With the pictures left aside, write out exactly the lines of the listing below from the line with "causally drives non-somatic" to the line with "reasoning and decision-making.", both included, and only those.

[Data extracts Boundary: Start]

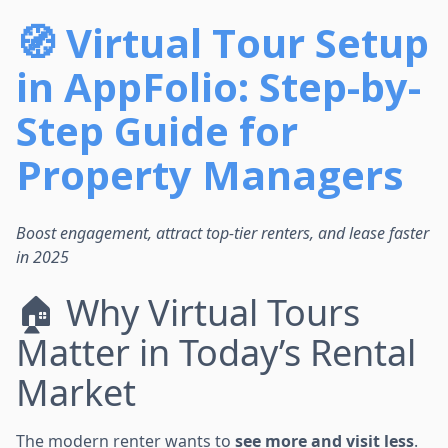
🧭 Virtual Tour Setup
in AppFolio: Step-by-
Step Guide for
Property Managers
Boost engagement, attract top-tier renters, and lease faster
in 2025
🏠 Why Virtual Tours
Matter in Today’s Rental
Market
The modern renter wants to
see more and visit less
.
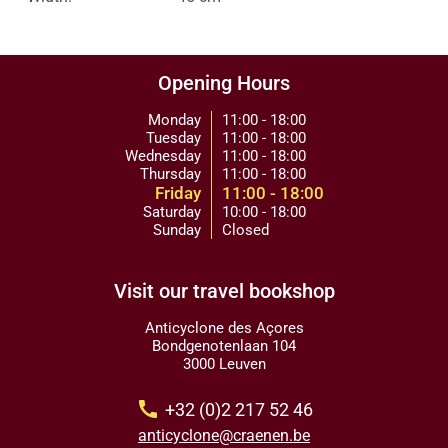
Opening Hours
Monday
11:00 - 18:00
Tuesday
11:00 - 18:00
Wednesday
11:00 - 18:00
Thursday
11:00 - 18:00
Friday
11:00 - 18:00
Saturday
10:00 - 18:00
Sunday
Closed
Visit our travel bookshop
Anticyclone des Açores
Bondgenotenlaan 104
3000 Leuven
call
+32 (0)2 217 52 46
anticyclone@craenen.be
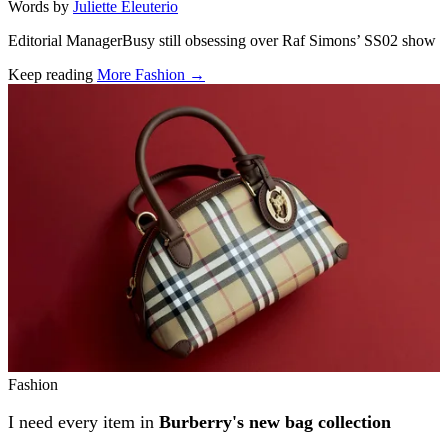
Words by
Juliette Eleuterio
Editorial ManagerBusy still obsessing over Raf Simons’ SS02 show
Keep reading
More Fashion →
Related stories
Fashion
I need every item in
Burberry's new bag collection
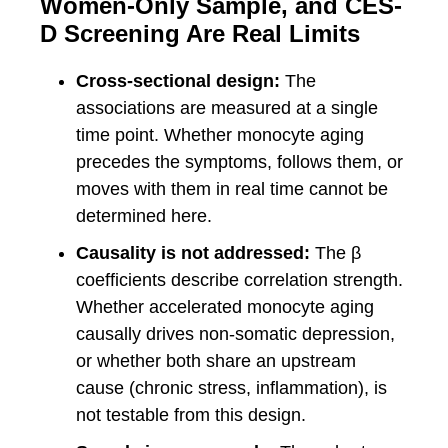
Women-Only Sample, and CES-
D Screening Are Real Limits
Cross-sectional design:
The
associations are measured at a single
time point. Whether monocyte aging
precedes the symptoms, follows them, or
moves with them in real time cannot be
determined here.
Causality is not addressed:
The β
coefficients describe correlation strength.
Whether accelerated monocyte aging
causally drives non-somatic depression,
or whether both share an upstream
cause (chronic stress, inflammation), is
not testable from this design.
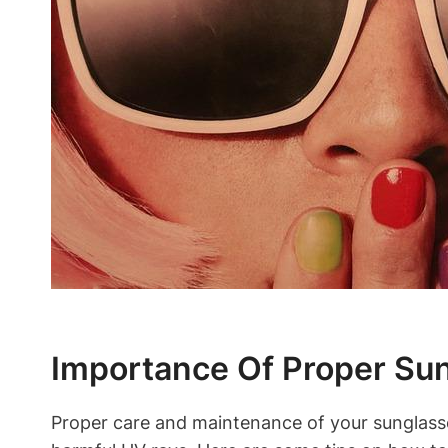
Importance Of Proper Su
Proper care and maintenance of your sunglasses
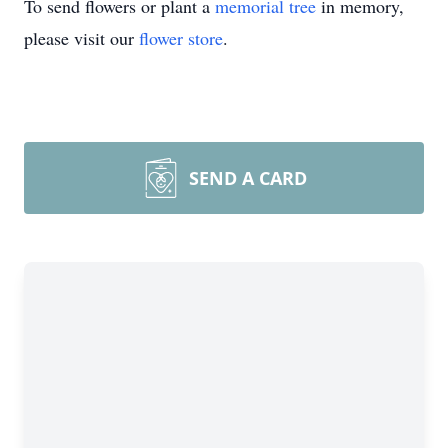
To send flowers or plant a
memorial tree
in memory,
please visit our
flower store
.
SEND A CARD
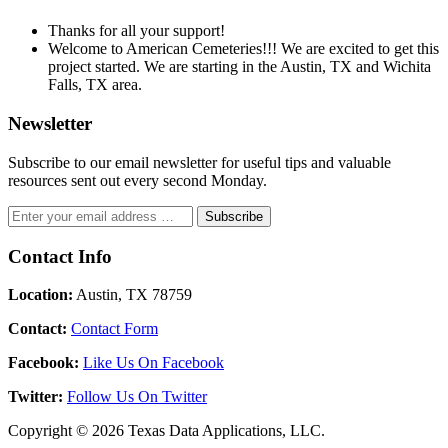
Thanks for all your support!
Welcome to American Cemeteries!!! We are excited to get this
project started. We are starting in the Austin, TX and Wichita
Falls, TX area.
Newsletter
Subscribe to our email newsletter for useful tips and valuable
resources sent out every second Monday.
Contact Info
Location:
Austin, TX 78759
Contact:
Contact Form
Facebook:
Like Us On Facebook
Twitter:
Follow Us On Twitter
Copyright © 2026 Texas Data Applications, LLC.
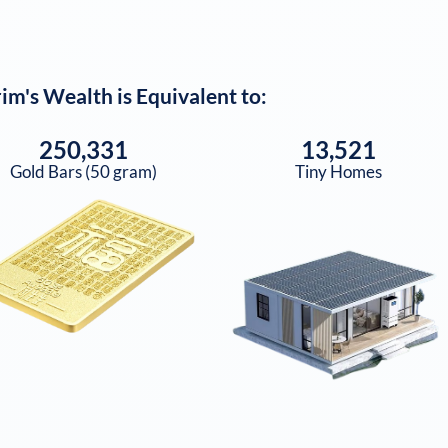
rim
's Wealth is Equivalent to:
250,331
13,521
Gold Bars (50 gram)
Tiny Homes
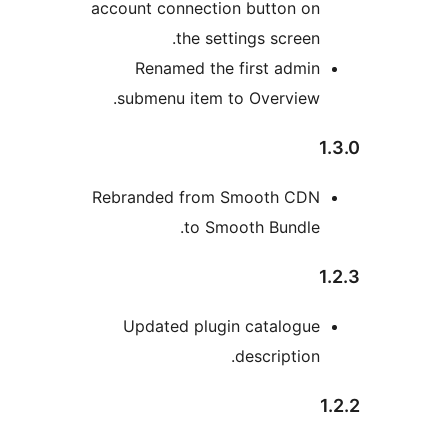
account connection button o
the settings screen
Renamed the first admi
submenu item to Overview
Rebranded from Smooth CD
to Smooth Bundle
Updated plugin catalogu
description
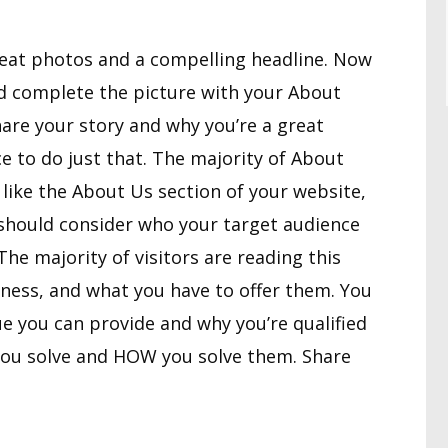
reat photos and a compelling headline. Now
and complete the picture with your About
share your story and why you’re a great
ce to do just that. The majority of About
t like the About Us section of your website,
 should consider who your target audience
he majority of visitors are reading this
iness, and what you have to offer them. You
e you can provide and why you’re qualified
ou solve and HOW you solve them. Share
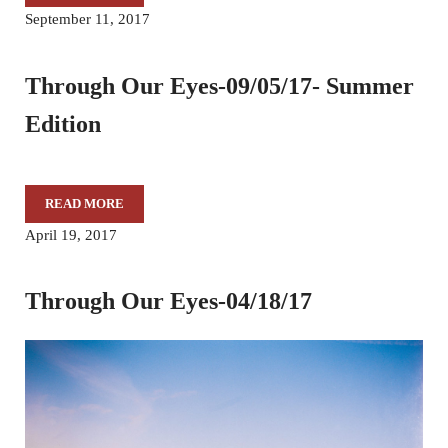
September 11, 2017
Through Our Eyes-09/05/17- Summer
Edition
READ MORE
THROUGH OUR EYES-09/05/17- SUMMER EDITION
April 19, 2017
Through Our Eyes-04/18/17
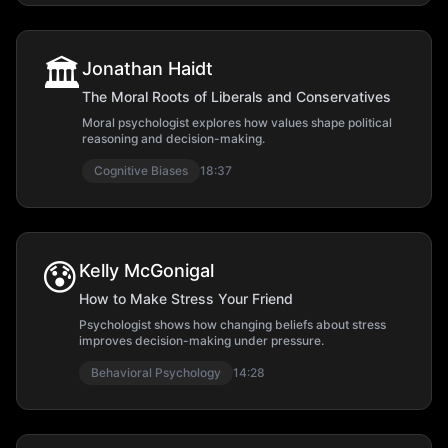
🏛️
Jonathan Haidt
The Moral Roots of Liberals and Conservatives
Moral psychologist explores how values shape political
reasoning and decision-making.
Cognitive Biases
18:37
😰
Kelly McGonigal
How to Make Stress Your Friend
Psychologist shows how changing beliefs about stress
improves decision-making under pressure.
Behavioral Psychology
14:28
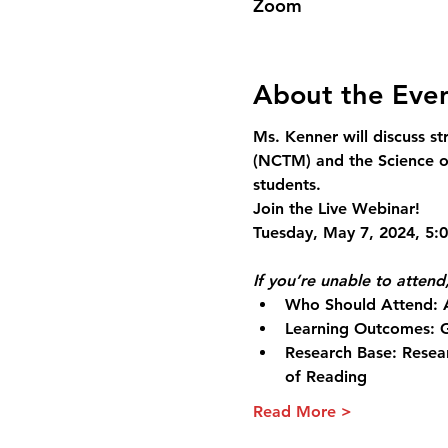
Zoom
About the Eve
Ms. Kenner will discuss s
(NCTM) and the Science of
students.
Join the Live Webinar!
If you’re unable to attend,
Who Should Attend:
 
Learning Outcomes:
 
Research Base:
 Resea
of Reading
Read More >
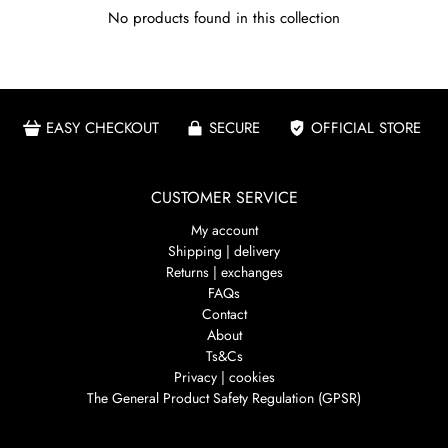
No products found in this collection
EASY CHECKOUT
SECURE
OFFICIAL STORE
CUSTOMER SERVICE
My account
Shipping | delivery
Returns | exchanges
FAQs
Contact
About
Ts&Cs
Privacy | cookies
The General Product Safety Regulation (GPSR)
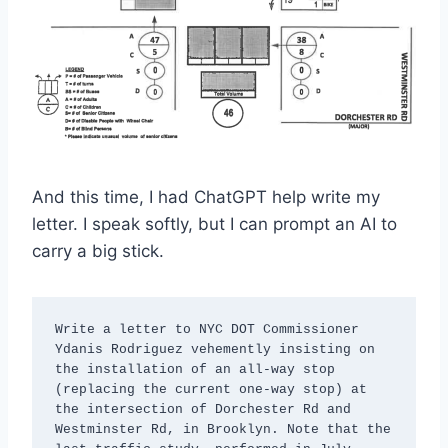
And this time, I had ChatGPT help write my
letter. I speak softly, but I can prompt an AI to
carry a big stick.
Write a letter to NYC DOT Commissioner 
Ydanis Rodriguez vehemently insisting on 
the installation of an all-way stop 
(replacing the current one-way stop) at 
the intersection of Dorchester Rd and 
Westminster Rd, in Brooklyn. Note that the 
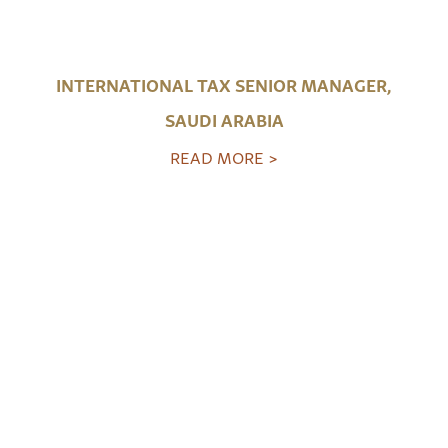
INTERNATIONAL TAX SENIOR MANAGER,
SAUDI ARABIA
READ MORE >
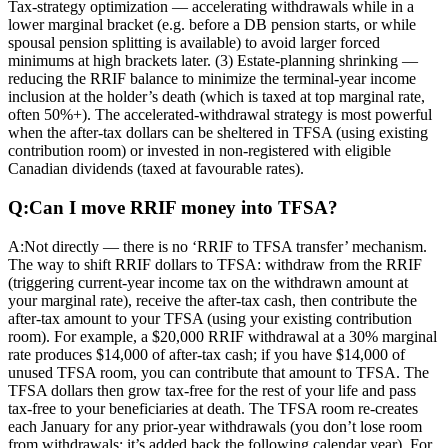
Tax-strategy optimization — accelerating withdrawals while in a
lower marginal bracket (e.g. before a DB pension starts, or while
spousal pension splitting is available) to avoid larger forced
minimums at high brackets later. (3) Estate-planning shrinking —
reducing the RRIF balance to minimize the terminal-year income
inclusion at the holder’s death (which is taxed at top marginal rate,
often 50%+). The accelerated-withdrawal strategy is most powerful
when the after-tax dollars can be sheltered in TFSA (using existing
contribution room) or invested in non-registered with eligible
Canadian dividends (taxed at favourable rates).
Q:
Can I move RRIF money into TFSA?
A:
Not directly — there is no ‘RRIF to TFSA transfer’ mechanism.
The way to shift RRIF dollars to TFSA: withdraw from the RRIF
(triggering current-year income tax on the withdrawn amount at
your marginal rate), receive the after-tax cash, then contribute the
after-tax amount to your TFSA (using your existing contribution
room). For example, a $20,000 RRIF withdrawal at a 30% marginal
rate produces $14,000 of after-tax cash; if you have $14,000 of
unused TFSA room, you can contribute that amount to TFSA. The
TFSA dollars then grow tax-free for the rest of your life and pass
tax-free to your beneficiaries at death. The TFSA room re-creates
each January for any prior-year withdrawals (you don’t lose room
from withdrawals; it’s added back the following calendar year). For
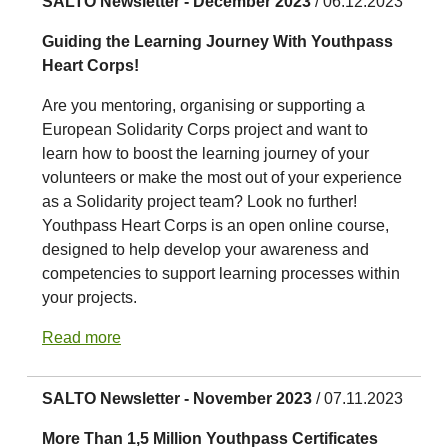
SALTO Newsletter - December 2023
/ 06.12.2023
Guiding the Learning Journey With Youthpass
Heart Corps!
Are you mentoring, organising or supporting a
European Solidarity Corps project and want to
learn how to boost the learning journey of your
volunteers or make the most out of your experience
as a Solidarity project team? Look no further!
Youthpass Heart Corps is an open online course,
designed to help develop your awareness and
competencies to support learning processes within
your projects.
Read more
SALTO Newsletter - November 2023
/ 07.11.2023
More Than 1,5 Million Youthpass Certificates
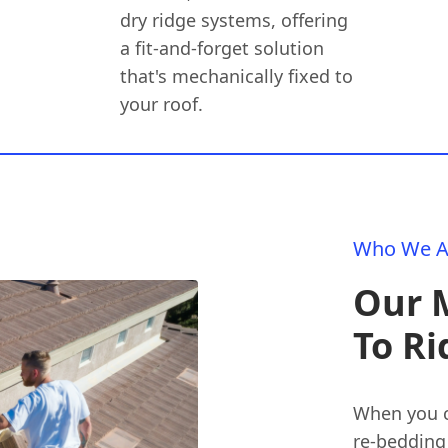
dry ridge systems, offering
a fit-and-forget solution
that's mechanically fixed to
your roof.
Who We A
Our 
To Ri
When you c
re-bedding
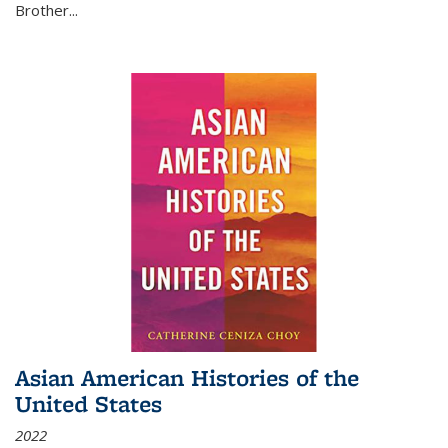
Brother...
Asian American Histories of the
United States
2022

[Data extracts Boundary: End]

→ Answer for the task
causally drives non-somatic depression,
or whether both share an upstream
cause (chronic stress, inflammation), is
not testable from this design.
Importance Of Proper Su
Proper care and maintenance of your sunglasses
To send flowers or plant a
memorial tree
in memory,
please visit our
flower store
.
SEND A CARD
Thanks for all your support!
Welcome to American Cemeteries!!! We are excited to get this
project started. We are starting in the Austin, TX and Wichita
Falls, TX area.
Newsletter
Subscribe to our email newsletter for useful tips and valuable
resources sent out every second Monday.
Contact Info
Location:
Austin, TX 78759
Contact:
Contact Form
Facebook:
Like Us On Facebook
Twitter:
Follow Us On Twitter
Copyright © 2026 Texas Data Applications, LLC.
rim
's Wealth is Equivalent to:
250,331
13,521
Gold Bars (50 gram)
Tiny Homes
account connection button o
the settings screen
Renamed the first admi
submenu item to Overview
Rebranded from Smooth CD
to Smooth Bundle
Updated plugin catalogu
description
reat photos and a compelling headline. Now
and complete the picture with your About
share your story and why you’re a great
ce to do just that. The majority of About
t like the About Us section of your website,
 should consider who your target audience
he majority of visitors are reading this
iness, and what you have to offer them. You
e you can provide and why you’re qualified
ou solve and HOW you solve them. Share
September 11, 2017
Through Our Eyes-09/05/17- Summer
Edition
READ MORE
THROUGH OUR EYES-09/05/17- SUMMER EDITION
April 19, 2017
Through Our Eyes-04/18/17
🏛️
Jonathan Haidt
The Moral Roots of Liberals and Conservatives
Moral psychologist explores how values shape political
reasoning and decision-making.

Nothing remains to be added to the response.